INSTRUCTIONS FOR THE TASK:
In the records below, find the line holding "patient’s complete health" and the line holding "caught issues that would otherwise be missed.". Set down both, with every line between them, exactly.

§ §

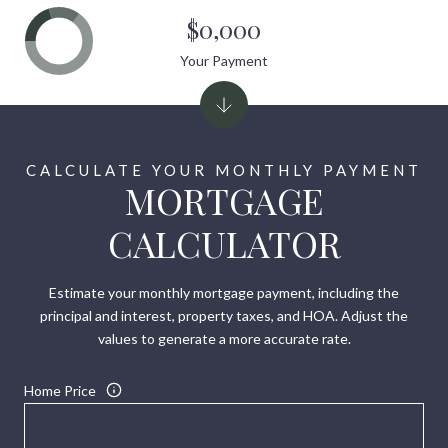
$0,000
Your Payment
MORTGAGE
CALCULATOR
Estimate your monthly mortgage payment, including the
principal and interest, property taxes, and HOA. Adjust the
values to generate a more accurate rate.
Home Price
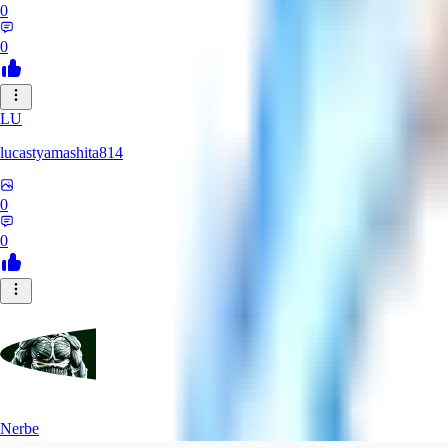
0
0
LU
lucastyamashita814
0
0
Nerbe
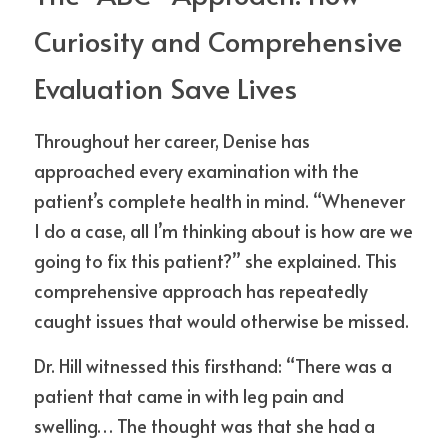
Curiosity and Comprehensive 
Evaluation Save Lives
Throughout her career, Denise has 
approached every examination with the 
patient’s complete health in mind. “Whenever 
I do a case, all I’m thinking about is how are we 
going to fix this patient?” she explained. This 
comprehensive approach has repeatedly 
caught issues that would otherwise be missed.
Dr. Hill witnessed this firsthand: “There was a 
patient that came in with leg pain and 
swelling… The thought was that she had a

§ §

EXERCISE OUTPUT:
patient’s complete health in mind. “Whenever 
I do a case, all I’m thinking about is how are we 
going to fix this patient?” she explained. This 
comprehensive approach has repeatedly 
caught issues that would otherwise be missed.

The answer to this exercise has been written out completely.